Forum Moderators: martinibuster
It's very very important to do a carefully controlled test of whether 3 actually helps versus 1. In many, if not most, instances, it actually hurts earnings because you "downsell", getting users to click on a lower EPC ad.
I see a number very important reasons why it is better to have no more than 1 block:
1. CTR will drop significantly because you double or even triple impressions while clicks increase insignificantly. There is theory that high CTR will affect smart pricing so that higher CTR will cause higher CPC.
2. Lower blocks will have less paying ads and part of clicks which otherwise would go to high paying advertisers will go to lower paying ones. This will hurt you CPC and CPM.
3. By limiting amount of adspace given to AdSense publishers overall encourage bidding war for top spots among advertisers. Just like OPEC keeps the West on short leash :)

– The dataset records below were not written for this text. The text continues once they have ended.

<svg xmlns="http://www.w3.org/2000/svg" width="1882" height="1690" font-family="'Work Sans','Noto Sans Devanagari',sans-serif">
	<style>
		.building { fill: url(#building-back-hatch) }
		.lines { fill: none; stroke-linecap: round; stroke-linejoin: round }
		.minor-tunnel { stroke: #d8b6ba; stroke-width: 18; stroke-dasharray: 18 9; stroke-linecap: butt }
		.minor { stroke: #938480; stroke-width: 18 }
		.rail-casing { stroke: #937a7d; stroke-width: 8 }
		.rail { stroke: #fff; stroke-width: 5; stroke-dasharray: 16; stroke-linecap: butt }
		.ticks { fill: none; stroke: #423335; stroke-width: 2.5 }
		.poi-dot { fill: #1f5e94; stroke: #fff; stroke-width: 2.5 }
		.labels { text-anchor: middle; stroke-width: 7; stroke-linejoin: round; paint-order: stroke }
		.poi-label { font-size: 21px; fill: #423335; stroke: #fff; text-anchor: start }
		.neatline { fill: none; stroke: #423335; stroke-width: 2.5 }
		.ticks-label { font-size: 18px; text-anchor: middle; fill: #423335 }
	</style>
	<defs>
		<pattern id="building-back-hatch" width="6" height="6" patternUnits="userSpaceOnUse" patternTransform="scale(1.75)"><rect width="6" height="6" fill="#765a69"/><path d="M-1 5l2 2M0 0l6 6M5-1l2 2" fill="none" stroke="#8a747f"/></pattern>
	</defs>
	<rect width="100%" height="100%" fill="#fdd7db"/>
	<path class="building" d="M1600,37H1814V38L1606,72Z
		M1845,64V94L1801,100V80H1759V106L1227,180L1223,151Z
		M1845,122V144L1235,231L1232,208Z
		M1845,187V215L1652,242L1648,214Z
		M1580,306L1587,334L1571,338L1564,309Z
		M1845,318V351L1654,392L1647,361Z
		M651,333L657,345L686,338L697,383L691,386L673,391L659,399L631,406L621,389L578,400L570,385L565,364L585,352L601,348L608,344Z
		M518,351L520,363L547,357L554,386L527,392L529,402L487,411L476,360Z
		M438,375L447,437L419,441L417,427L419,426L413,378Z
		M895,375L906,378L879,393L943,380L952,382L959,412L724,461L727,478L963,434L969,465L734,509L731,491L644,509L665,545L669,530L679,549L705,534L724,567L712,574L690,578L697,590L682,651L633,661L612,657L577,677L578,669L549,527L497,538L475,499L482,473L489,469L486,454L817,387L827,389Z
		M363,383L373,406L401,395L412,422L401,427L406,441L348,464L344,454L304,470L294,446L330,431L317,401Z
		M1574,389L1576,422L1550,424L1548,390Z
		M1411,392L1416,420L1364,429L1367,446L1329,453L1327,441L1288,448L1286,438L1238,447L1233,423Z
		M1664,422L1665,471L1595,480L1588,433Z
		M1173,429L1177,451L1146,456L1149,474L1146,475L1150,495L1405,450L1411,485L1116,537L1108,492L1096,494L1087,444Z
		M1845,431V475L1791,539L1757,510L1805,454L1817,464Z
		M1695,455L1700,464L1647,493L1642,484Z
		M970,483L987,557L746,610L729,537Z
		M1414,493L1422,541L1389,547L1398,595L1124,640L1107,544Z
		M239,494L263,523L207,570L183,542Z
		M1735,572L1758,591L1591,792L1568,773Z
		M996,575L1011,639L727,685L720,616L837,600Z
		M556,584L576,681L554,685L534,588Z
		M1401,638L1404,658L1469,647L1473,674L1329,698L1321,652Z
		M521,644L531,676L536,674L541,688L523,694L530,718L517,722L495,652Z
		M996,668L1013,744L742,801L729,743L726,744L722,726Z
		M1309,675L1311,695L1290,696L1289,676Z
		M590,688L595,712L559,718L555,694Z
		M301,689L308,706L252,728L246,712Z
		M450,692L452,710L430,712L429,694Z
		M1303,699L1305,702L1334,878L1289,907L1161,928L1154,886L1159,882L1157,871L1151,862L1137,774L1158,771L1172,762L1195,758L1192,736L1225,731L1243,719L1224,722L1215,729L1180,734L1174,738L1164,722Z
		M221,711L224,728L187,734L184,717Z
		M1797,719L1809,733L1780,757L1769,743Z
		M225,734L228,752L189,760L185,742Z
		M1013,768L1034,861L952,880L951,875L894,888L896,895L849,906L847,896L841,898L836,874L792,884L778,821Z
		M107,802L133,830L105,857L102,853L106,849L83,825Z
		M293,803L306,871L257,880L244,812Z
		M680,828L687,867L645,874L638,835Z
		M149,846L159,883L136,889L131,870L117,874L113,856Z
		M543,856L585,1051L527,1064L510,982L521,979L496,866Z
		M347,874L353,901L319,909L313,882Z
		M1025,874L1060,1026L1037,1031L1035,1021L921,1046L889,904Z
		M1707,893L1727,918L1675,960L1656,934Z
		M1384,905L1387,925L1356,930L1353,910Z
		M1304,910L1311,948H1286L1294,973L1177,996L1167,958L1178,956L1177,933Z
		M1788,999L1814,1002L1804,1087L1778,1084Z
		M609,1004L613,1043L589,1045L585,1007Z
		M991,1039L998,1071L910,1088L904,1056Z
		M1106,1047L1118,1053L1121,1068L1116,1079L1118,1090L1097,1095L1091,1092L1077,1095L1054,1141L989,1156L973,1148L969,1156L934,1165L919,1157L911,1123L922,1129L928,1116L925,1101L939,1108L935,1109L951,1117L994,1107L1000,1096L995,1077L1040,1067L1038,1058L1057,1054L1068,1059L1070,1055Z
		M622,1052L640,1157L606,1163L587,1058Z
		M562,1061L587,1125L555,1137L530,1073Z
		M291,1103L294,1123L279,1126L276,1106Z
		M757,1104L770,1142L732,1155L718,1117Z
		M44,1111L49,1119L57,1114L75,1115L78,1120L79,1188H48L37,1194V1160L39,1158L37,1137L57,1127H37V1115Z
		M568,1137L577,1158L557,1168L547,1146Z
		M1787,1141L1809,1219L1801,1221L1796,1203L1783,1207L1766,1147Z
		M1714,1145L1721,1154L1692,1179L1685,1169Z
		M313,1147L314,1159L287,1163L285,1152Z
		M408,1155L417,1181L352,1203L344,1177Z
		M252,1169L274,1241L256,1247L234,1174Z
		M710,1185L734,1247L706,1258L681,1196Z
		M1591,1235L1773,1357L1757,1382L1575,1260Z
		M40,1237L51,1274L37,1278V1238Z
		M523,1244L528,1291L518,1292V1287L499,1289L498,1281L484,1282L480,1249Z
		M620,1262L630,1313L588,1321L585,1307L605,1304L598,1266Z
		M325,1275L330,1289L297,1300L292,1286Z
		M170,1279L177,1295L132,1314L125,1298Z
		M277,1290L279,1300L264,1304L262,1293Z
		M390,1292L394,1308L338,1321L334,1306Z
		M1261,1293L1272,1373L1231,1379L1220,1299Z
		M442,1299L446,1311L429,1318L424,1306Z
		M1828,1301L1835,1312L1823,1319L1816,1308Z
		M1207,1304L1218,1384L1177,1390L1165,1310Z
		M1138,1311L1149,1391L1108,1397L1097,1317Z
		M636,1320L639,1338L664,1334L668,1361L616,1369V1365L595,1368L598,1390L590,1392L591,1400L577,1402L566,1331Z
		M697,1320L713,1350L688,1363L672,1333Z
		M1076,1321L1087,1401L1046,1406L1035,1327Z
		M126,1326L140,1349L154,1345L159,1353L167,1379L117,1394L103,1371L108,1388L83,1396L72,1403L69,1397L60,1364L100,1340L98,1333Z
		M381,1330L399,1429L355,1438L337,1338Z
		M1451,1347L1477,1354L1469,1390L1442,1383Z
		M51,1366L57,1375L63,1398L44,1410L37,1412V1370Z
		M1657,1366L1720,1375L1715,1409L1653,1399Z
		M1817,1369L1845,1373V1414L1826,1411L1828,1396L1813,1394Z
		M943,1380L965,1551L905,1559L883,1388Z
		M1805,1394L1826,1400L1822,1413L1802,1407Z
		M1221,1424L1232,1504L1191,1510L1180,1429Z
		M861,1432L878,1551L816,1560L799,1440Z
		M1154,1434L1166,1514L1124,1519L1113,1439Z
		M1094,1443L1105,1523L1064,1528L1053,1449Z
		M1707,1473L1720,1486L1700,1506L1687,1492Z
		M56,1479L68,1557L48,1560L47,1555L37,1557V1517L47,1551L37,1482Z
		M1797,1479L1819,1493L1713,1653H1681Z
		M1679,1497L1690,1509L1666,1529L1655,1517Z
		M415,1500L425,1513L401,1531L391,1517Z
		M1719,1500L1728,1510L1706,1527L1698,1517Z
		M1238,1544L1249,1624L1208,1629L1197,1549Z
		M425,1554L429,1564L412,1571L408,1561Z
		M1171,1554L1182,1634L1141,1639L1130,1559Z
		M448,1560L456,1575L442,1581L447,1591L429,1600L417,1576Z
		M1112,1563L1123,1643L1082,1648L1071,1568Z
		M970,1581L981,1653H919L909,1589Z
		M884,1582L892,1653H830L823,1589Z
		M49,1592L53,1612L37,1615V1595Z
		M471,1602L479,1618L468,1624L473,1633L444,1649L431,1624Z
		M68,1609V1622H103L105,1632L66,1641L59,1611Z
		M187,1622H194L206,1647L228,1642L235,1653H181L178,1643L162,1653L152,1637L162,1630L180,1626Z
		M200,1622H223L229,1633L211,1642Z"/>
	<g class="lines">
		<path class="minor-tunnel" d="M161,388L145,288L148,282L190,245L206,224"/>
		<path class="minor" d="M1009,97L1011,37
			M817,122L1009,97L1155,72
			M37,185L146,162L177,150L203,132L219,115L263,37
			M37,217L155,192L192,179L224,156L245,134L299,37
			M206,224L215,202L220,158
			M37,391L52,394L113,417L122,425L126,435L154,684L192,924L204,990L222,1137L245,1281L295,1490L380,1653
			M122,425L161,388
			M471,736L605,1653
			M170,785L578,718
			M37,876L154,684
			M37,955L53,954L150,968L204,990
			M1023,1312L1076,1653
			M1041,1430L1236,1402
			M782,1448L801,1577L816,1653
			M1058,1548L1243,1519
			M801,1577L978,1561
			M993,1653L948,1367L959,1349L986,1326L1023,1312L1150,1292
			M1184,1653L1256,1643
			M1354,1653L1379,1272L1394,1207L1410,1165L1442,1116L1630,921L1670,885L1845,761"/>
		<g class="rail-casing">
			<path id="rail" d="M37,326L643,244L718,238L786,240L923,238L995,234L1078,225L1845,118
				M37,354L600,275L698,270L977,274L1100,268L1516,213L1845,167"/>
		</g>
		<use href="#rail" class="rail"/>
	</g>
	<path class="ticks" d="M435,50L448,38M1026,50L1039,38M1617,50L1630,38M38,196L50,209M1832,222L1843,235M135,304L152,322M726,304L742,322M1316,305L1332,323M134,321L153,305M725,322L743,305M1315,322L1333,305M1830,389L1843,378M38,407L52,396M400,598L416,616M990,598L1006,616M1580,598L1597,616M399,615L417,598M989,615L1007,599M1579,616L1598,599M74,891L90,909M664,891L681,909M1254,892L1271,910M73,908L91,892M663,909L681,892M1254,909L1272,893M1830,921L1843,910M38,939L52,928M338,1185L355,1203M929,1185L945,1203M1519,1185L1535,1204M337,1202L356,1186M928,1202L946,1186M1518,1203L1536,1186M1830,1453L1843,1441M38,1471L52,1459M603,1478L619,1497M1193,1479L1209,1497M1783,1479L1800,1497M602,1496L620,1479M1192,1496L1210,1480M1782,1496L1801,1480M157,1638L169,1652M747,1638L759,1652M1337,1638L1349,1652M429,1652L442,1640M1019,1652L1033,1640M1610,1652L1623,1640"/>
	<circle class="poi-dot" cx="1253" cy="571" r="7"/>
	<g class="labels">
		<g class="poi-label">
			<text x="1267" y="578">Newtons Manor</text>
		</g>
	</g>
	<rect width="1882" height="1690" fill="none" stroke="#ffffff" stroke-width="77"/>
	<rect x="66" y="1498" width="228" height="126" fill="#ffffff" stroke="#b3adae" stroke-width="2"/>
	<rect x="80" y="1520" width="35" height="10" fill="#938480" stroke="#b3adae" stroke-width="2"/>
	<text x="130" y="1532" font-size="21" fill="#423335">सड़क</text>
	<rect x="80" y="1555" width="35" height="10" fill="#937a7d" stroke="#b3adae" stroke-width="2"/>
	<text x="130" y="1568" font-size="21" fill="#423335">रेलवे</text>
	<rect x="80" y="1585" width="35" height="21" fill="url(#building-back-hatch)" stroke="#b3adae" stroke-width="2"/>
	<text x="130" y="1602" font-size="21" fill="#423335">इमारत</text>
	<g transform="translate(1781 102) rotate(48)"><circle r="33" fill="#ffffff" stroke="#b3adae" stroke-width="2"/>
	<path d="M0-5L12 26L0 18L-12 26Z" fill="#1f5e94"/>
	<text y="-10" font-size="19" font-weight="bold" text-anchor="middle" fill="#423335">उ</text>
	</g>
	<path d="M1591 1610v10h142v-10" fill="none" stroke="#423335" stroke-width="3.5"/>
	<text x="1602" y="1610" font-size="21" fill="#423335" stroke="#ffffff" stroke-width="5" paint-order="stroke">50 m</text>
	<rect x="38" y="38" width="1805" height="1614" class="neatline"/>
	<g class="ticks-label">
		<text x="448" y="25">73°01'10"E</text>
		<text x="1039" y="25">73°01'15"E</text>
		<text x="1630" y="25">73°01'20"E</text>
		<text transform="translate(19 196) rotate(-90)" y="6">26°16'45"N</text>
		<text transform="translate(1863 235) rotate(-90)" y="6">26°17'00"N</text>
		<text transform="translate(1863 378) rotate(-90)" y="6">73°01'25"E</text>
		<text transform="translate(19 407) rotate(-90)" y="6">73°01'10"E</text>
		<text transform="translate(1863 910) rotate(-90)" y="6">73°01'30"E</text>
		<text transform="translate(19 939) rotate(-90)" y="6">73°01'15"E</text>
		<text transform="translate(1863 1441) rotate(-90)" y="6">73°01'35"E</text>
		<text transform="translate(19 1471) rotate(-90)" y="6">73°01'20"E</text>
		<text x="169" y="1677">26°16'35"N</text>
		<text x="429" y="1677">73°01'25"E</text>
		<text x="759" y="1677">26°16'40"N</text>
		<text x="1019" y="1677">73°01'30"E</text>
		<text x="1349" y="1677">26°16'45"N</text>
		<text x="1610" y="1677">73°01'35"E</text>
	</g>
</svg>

However, multiply Blocks may be to the benefit of publisher in cases when you use 3 well placed one-ad blocks in right places on the page instead of one leaderboard, for example.
[edited by: fdmaster at 5:00 pm (utc) on Nov. 30, 2004]
Does it matter if your cpm drops? Does that have an impact on anything?
CPM shows how much money you're making for every 1,000 impressions. So yes, it's important (more so than EPC, for example), but the "your earnings" column is the number that matters most when you're paying for housing and groceries. :-)
but the "your earnings" column is the number that matters most when you're paying for housing and groceries. :-)
Some of us have other sources of income to pay for the latter. Also if you're working from home and use a room just for that (as most of us webmasters are) part of the housing cost can be written off against tax as a business expense. Course I think if you wrote off groceries you ate while working as a business expense they might start complaining about that. *grins*
In many, if not most, instances, it actually hurts earnings because you "downsell", getting users to click on a lower EPC ad.
I had that theory too. But after testing, the exact opposite was true.
In your case it may have been. I've tested it in a particular circumstance and downselling was exactly what happened. I had a carefully controlled test and waited for statistically significant results.
I would urge you to review carefully whether your test was controlled adequately and whether you had a statistically significant sample. My first day of testing led me to believe I might get a large increase by running three ads but when I had a statistically significant sample, the results were unambiguously negative.